Landman has the recipe to be a Yellowstone-style hit
Just when Yellowstone thirsts have finally been quenched, Paramount+ has another tale to tangle out the existential issues of life in the you ess of ay.
With Landman, Taylor Sheridan takes what Yellowstone did for ranching in Montana and turns it to the world of oil extraction in West Texas.

If you needed any further evidence of how successful Yellowstone and its overlord Sheridan have become, the call sheet for Landman is a decent indication. It’s a murderer’s row of greats: Billy Bob Thornton, Jon Hamm, Demi Moore, Andy Garcia and Michael Peña.

In this masculine ideal setting, Landman is populated with women in a man’s world. Like Yellowstone’s Beth Dutton, the show has a fantasy of the empowered, kick-ass woman with Demi Moore and Ali Larter’s powerhouse wives. But they’re always operating in service of the men around them.

Moore is wholly wasted as the dutiful wife, stuck in scenes where the camera leaves her in favour of Hamm gabbing on the phone, while Larter’s Angela follows Beth down the path to becoming an over-sexed, grizzled hellcat.

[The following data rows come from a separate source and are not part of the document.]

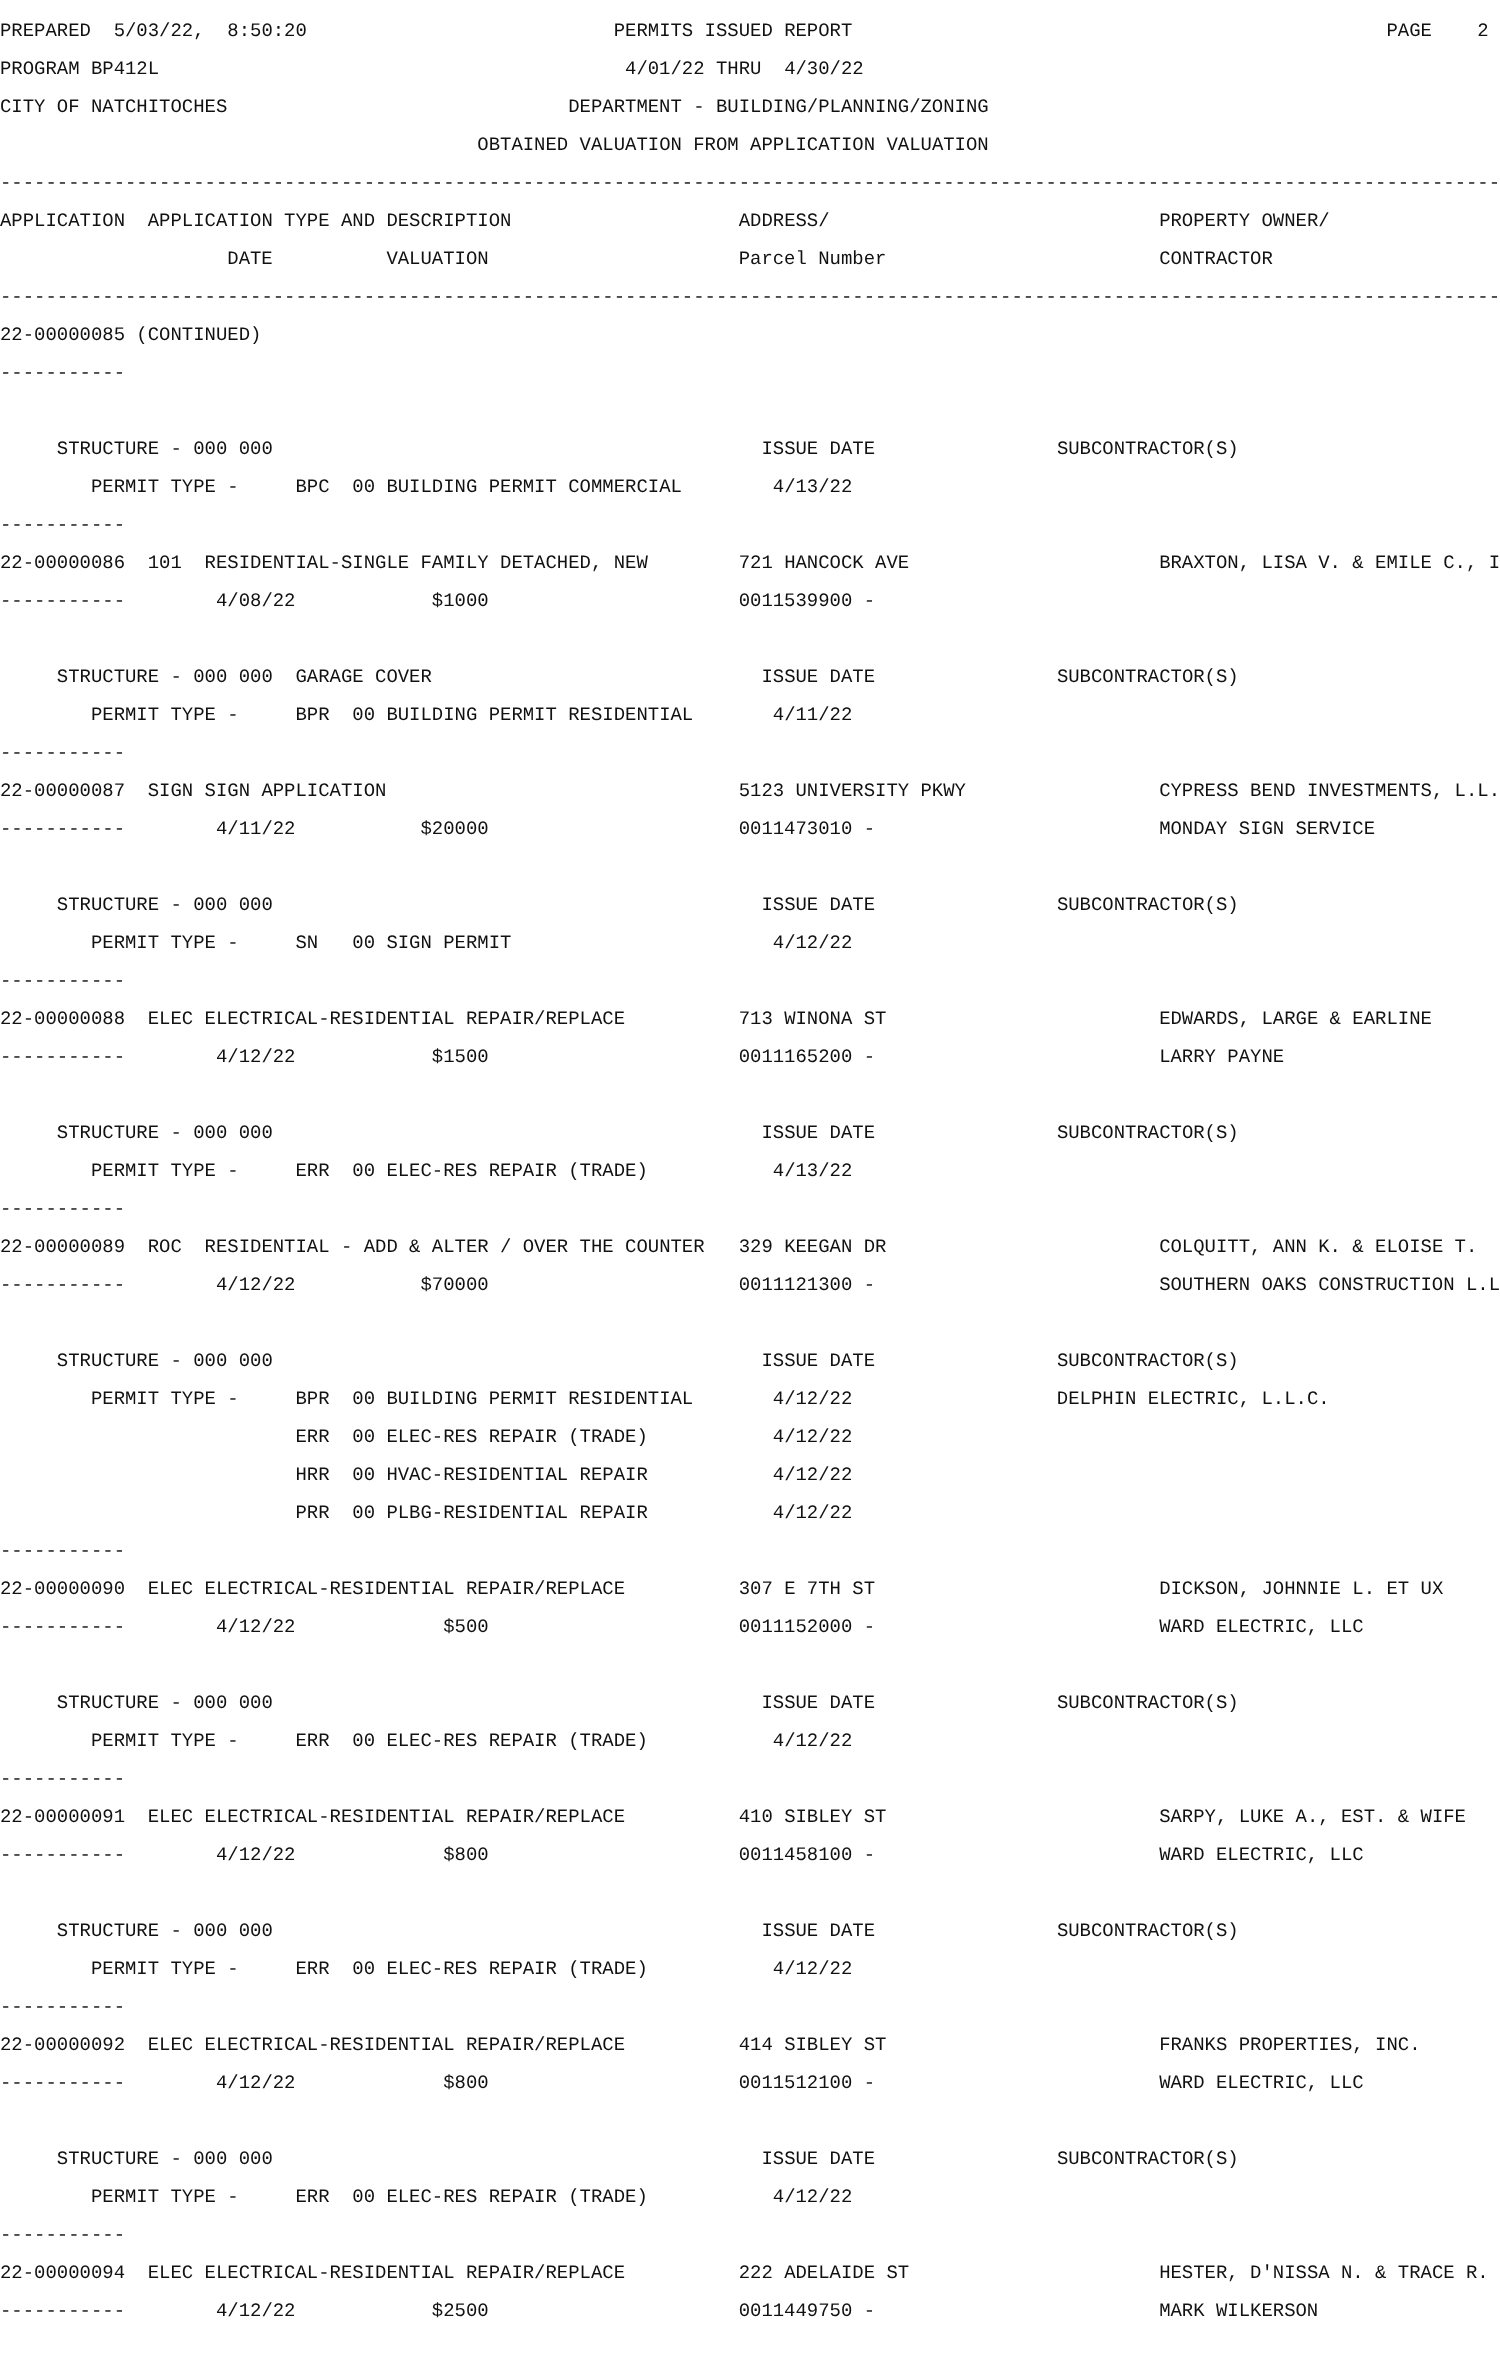PREPARED 5/03/22, 8:50:20 PERMITS ISSUED REPORT PAGE 2
PROGRAM BP412L 4/01/22 THRU 4/30/22
CITY OF NATCHITOCHES DEPARTMENT - BUILDING/PLANNING/ZONING
OBTAINED VALUATION FROM APPLICATION VALUATION
------------------------------------------------------------------------------------------------------------------------------------
APPLICATION APPLICATION TYPE AND DESCRIPTION ADDRESS/ PROPERTY OWNER/
DATE VALUATION Parcel Number CONTRACTOR
------------------------------------------------------------------------------------------------------------------------------------
22-00000085 (CONTINUED)
-----------
STRUCTURE - 000 000 ISSUE DATE SUBCONTRACTOR(S)
PERMIT TYPE - BPC 00 BUILDING PERMIT COMMERCIAL 4/13/22
-----------
22-00000086 101 RESIDENTIAL-SINGLE FAMILY DETACHED, NEW 721 HANCOCK AVE BRAXTON, LISA V. & EMILE C., I
----------- 4/08/22 $1000 0011539900 -
STRUCTURE - 000 000 GARAGE COVER ISSUE DATE SUBCONTRACTOR(S)
PERMIT TYPE - BPR 00 BUILDING PERMIT RESIDENTIAL 4/11/22
-----------
22-00000087 SIGN SIGN APPLICATION 5123 UNIVERSITY PKWY CYPRESS BEND INVESTMENTS, L.L.
----------- 4/11/22 $20000 0011473010 - MONDAY SIGN SERVICE
STRUCTURE - 000 000 ISSUE DATE SUBCONTRACTOR(S)
PERMIT TYPE - SN 00 SIGN PERMIT 4/12/22
-----------
22-00000088 ELEC ELECTRICAL-RESIDENTIAL REPAIR/REPLACE 713 WINONA ST EDWARDS, LARGE & EARLINE
----------- 4/12/22 $1500 0011165200 - LARRY PAYNE
STRUCTURE - 000 000 ISSUE DATE SUBCONTRACTOR(S)
PERMIT TYPE - ERR 00 ELEC-RES REPAIR (TRADE) 4/13/22
-----------
22-00000089 ROC RESIDENTIAL - ADD & ALTER / OVER THE COUNTER 329 KEEGAN DR COLQUITT, ANN K. & ELOISE T.
----------- 4/12/22 $70000 0011121300 - SOUTHERN OAKS CONSTRUCTION L.L
STRUCTURE - 000 000 ISSUE DATE SUBCONTRACTOR(S)
PERMIT TYPE - BPR 00 BUILDING PERMIT RESIDENTIAL 4/12/22 DELPHIN ELECTRIC, L.L.C.
ERR 00 ELEC-RES REPAIR (TRADE) 4/12/22
HRR 00 HVAC-RESIDENTIAL REPAIR 4/12/22
PRR 00 PLBG-RESIDENTIAL REPAIR 4/12/22
-----------
22-00000090 ELEC ELECTRICAL-RESIDENTIAL REPAIR/REPLACE 307 E 7TH ST DICKSON, JOHNNIE L. ET UX
----------- 4/12/22 $500 0011152000 - WARD ELECTRIC, LLC
STRUCTURE - 000 000 ISSUE DATE SUBCONTRACTOR(S)
PERMIT TYPE - ERR 00 ELEC-RES REPAIR (TRADE) 4/12/22
-----------
22-00000091 ELEC ELECTRICAL-RESIDENTIAL REPAIR/REPLACE 410 SIBLEY ST SARPY, LUKE A., EST. & WIFE
----------- 4/12/22 $800 0011458100 - WARD ELECTRIC, LLC
STRUCTURE - 000 000 ISSUE DATE SUBCONTRACTOR(S)
PERMIT TYPE - ERR 00 ELEC-RES REPAIR (TRADE) 4/12/22
-----------
22-00000092 ELEC ELECTRICAL-RESIDENTIAL REPAIR/REPLACE 414 SIBLEY ST FRANKS PROPERTIES, INC.
----------- 4/12/22 $800 0011512100 - WARD ELECTRIC, LLC
STRUCTURE - 000 000 ISSUE DATE SUBCONTRACTOR(S)
PERMIT TYPE - ERR 00 ELEC-RES REPAIR (TRADE) 4/12/22
-----------
22-00000094 ELEC ELECTRICAL-RESIDENTIAL REPAIR/REPLACE 222 ADELAIDE ST HESTER, D'NISSA N. & TRACE R.
----------- 4/12/22 $2500 0011449750 - MARK WILKERSON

The most egregious entry is Tommy’s teenage daughter Ainsley (Michelle Randolph), whose scenes play out like a lo-fi Electra Complex nightmare. Inexplicably, she is almost always barely dressed, prancing around in front of her dad and his geezer mates with creepy lingering shots over her rear end. Is this something a teenager would really do? Or what a certain man would like to think a teenager would do?